A mother, a father, their adult daughter, and the daughter’s husband.
The daughter had been born with a condition that had defined her life in the specific way that congenital conditions defined lives.
She had applied for the trial and had not been selected.
The family had watched the stream together since the beginning, partly because watching together was better than watching alone, and partly because none of them had said they wanted to stop.
The daughter sat with her legs folded under her and her mother’s hand resting on her knee, and they watched Diego’s left leg build itself from the end point outward.
Nobody spoke for a long time. Then the daughter said, quietly, to no one and to everyone: “The next trial, hopefully.”
Her mother’s hand tightened on her knee.
“Yes,” her mother said. “The next trial.”
The comment section did not slow.
If anything, it accelerated past the first deployment’s peak as the tissue construction became more visible, as the shape of the knee became unmistakable, as the viewers who had been watching for two days called their families and the viewer count climbed and climbed.
I called my mother. She’s watching now.
My entire floor of the hospital is watching on someone’s phone. Surgeons, nurses, orderlies, a patient who walked out of their room because they heard us.
I have no medical training.

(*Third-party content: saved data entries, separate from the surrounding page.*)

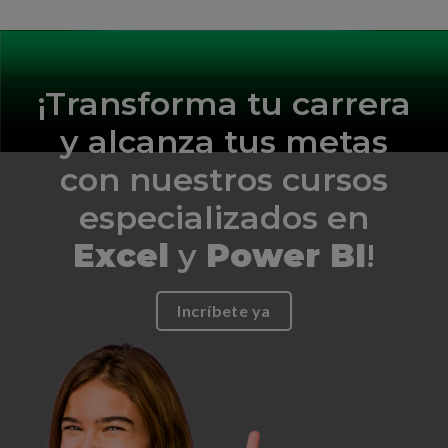
¡Transforma tu carrera
y alcanza tus metas
con nuestros cursos
especializados en
Excel
y
Power BI
!
Incríbete ya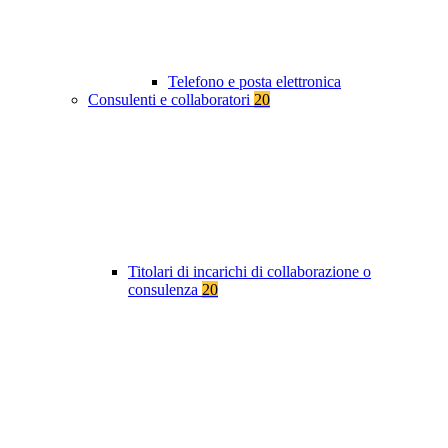
Telefono e posta elettronica
Consulenti e collaboratori
20
Titolari di incarichi di collaborazione o
consulenza
20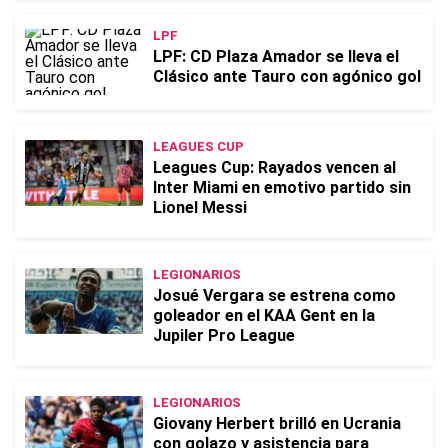
LPF
LPF: CD Plaza Amador se lleva el
Clásico ante Tauro con agónico gol
LEAGUES CUP
Leagues Cup: Rayados vencen al
Inter Miami en emotivo partido sin
Lionel Messi
LEGIONARIOS
Josué Vergara se estrena como
goleador en el KAA Gent en la
Jupiler Pro League
LEGIONARIOS
Giovany Herbert brilló en Ucrania
con golazo y asistencia para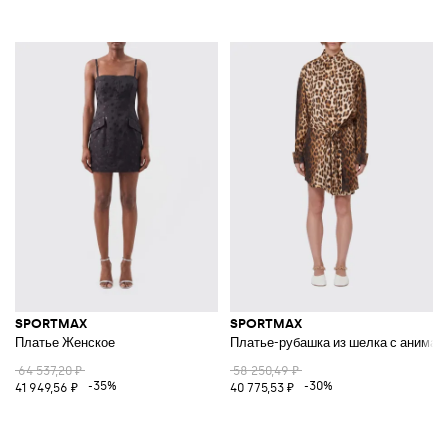
SPORTMAX
SPORTMAX
Платье Женское
Платье-рубашка из шелка с анимал
64 537,20 ₽
58 250,49 ₽
-35%
-30%
41 949,56 ₽
40 775,53 ₽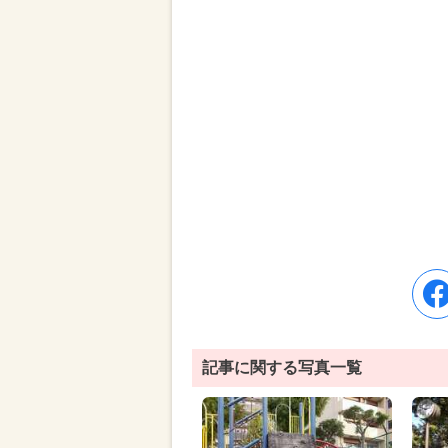
記事に関する写真一覧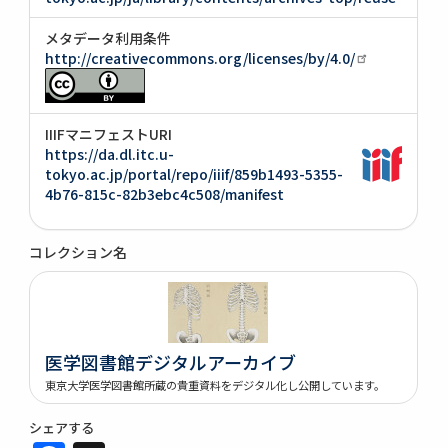
メタデータ利用条件
http://creativecommons.org/licenses/by/4.0/
IIIFマニフェストURI
https://da.dl.itc.u-
tokyo.ac.jp/portal/repo/iiif/859b1493-5355-
4b76-815c-82b3ebc4c508/manifest
コレクション名
医学図書館デジタルアーカイブ
東京大学医学図書館所蔵の貴重資料をデジタル化し公開しています。
シェアする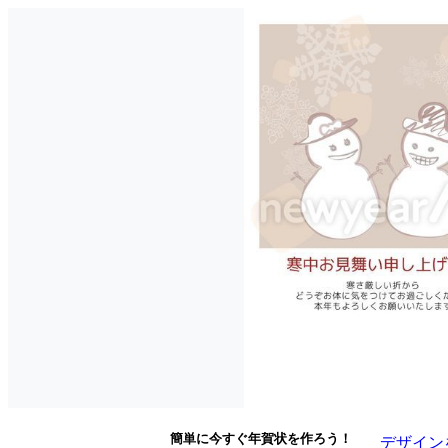
簡単に今すぐ年賀状を作ろう！
デザイン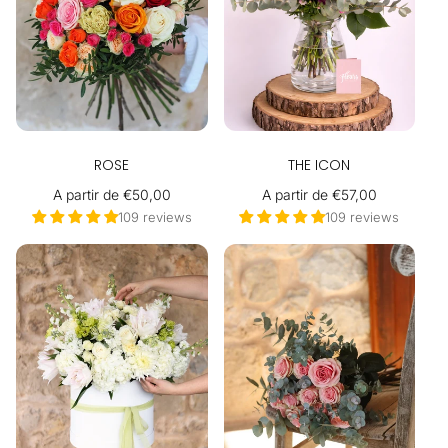
ROSE
THE ICON
Precio
A partir de €50,00
Precio
A partir de €57,00
habitual
habitual
109 reviews
109 reviews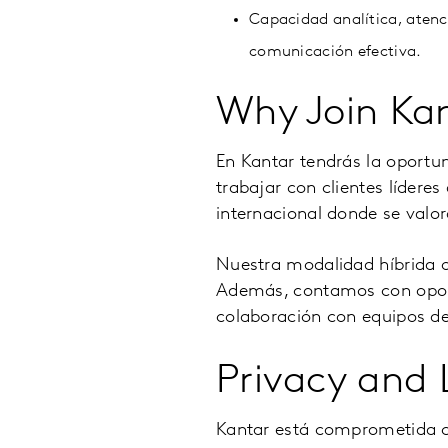
Capacidad analítica, atenc
comunicación efectiva.
Why Join Ka
En Kantar tendrás la oportu
trabajar con clientes lídere
internacional donde se valora
Nuestra modalidad híbrida o
Además, contamos con oportu
colaboración con equipos de 
Privacy and 
Kantar está comprometida co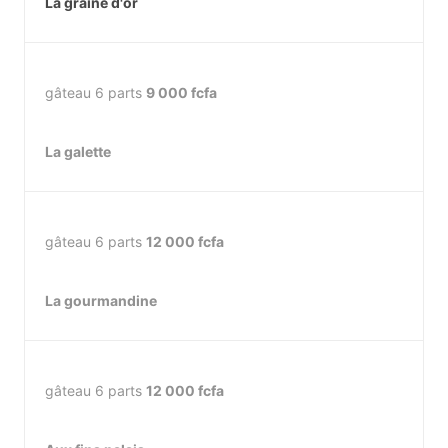
La graine d'or
gâteau 6 parts
9 000 fcfa
La galette
gâteau 6 parts
12 000 fcfa
La gourmandine
gâteau 6 parts
12 000 fcfa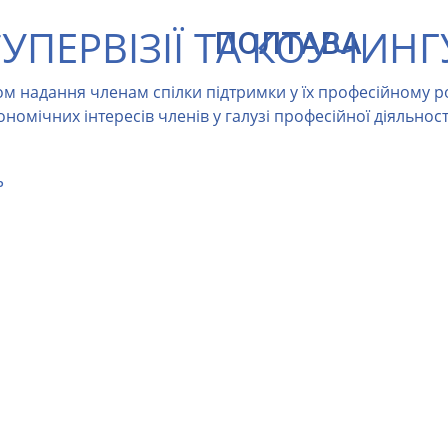
УПЕРВІЗІЇ ТА КОУЧИНГ
ПОЛТАВА
яхом надання членам спілки підтримки у їх професійному 
кономічних інтересів членів у галузі професійної діяльност
ь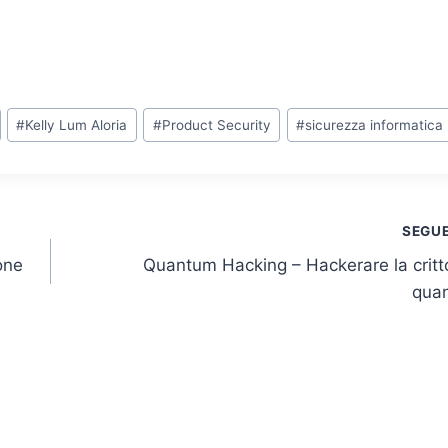
#
Kelly Lum Aloria
#
Product Security
#
sicurezza informatica
SEGU
one
Quantum Hacking – Hackerare la critt
quan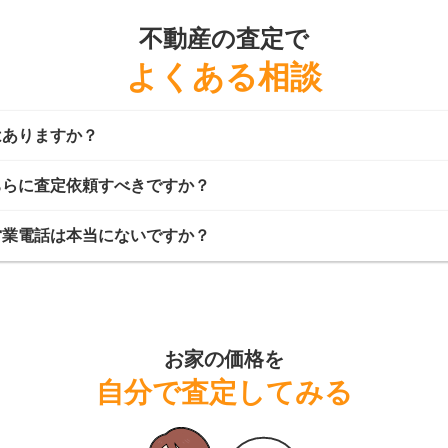
不動産の査定で
よくある相談
はありますか？
ちらに査定依頼すべきですか？
営業電話は本当にないですか？
お家の価格を
自分で査定してみる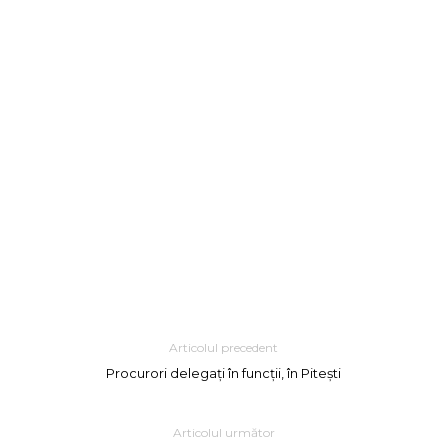
Articolul precedent
Procurori delegați în funcții, în Pitești
Articolul următor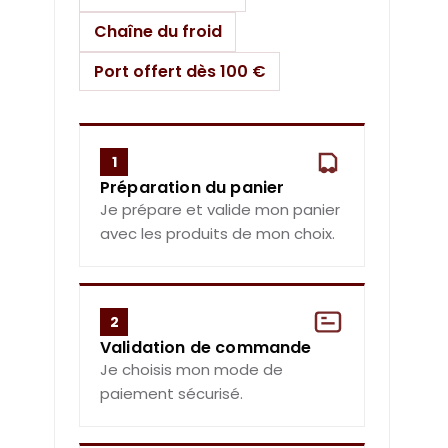
Chaîne du froid
Port offert dès 100 €
1
Préparation du panier
Je prépare et valide mon panier
avec les produits de mon choix.
2
Validation de commande
Je choisis mon mode de
paiement sécurisé.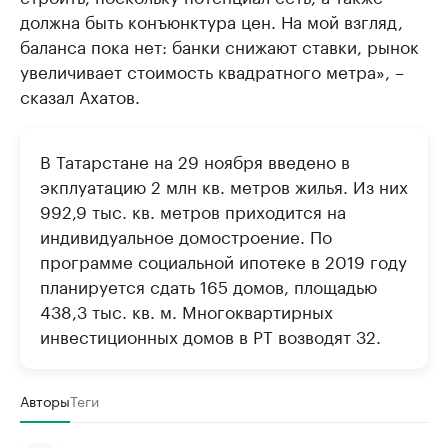
должна быть конъюнктура цен. На мой взгляд,
баланса пока нет: банки снижают ставки, рынок
увеличивает стоимость квадратного метра», –
сказал Ахатов.
В Татарстане на 29 ноября введено в
экплуатацию 2 млн кв. метров жилья. Из них
992,9 тыс. кв. метров приходится на
индивидуальное домостроение. По
программе социальной ипотеке в 2019 году
планируется сдать 165 домов, площадью
438,3 тыс. кв. м. Многоквартирных
инвестиционных домов в РТ возводят 32.
Авторы
Теги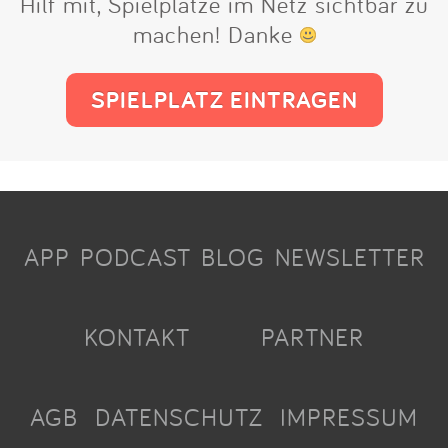
Hilf mit, Spielplätze im Netz sichtbar zu
machen! Danke
SPIELPLATZ EINTRAGEN
APP
PODCAST
BLOG
NEWSLETTER
KONTAKT
PARTNER
AGB
DATENSCHUTZ
IMPRESSUM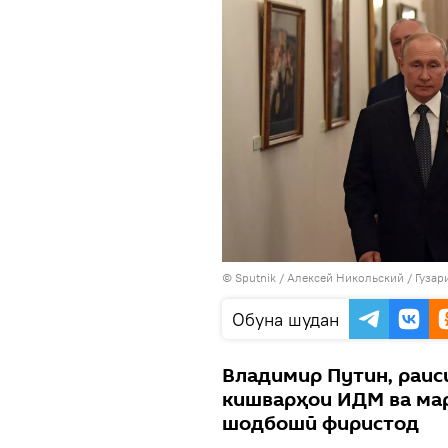
©
Sputnik
/ Алексей Никольский
/
Гузар
Обуна шудан
Владимир Путин, раис
кишварҳои ИДМ ва ма
шодбошӣ фиристод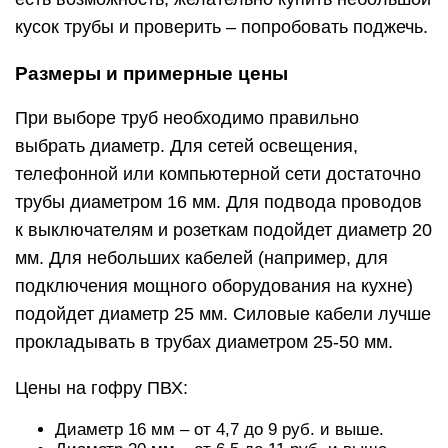
кусок трубы и проверить – попробовать поджечь.
Размеры и примерные цены
При выборе труб необходимо правильно
выбрать диаметр. Для сетей освещения,
телефонной или компьютерной сети достаточно
трубы диаметром 16 мм. Для подвода проводов
к выключателям и розеткам подойдет диаметр 20
мм. Для небольших кабелей (например, для
подключения мощного оборудования на кухне)
подойдет диаметр 25 мм. Силовые кабели лучше
прокладывать в трубах диаметром 25-50 мм.
Цены на гофру ПВХ:
Диаметр 16 мм – от 4,7 до 9 руб. и выше.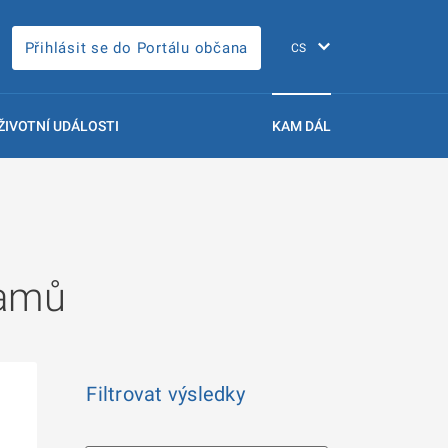
Přihlásit se do Portálu občana
ŽIVOTNÍ UDÁLOSTI
KAM DÁL
namů
Filtrovat výsledky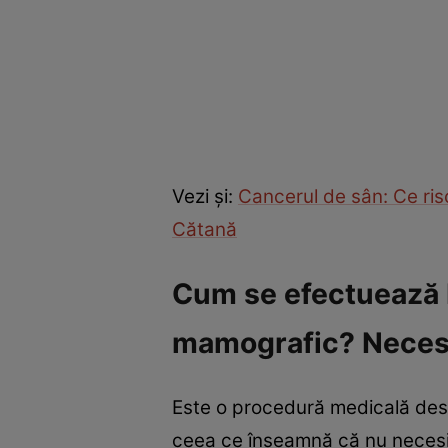
Vezi şi:
Cancerul de sân: Ce ri
Cătană
Cum se efectuează
mamografic? Necesi
Este o procedură medicală dest
ceea ce înseamnă că nu necesit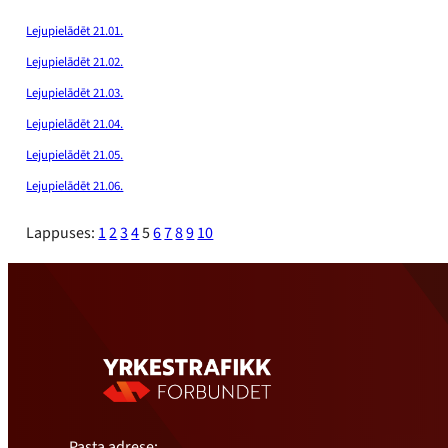
Lejupielādēt 21.01.
Lejupielādēt 21.02.
Lejupielādēt 21.03.
Lejupielādēt 21.04.
Lejupielādēt 21.05.
Lejupielādēt 21.06.
Lappuses:
1
2
3
4
5
6
7
8
9
10
Pasta adrese: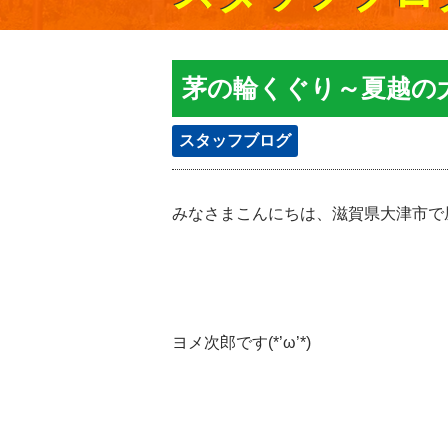
茅の輪くぐり～夏越の
スタッフブログ
みなさまこんにちは、滋賀県大津市で
ヨメ次郎です(*’ω’*)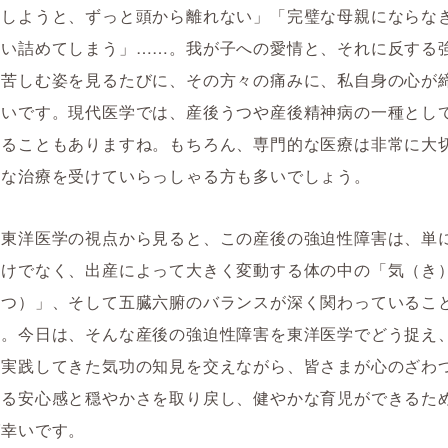
うしようと、ずっと頭から離れない」「完璧な母親にならな
追い詰めてしまう」……。我が子への愛情と、それに反する
に苦しむ姿を見るたびに、その方々の痛みに、私自身の心が
思いです。現代医学では、産後うつや産後精神病の一種とし
れることもありますね。もちろん、専門的な医療は非常に大
切な治療を受けていらっしゃる方も多いでしょう。
、東洋医学の視点から見ると、この産後の強迫性障害は、単
だけでなく、出産によって大きく変動する体の中の「気（き
けつ）」、そして五臓六腑のバランスが深く関わっているこ
す。今日は、そんな産後の強迫性障害を東洋医学でどう捉え
年実践してきた気功の知見を交えながら、皆さまが心のざわ
なる安心感と穏やかさを取り戻し、健やかな育児ができるた
ば幸いです。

I have no scientific background. I have been watching this man for two days and I feel like I am watching something that the word miracle was invented to describe and has never actually been appropriate for until now.
A user posted: Diego consented to the livestream because he wanted people to see. I keep thinking about that. He made a specific choice to be witnessed. He wanted this moment to be shared. He is lying on a bed on the moon watching his legs come back and he chose to let six billion people watch with him. That choice is part of what we’re watching. It belongs to the image as much as anything else.
Someone replied: He said he wanted people to see. I think he’s giving us something.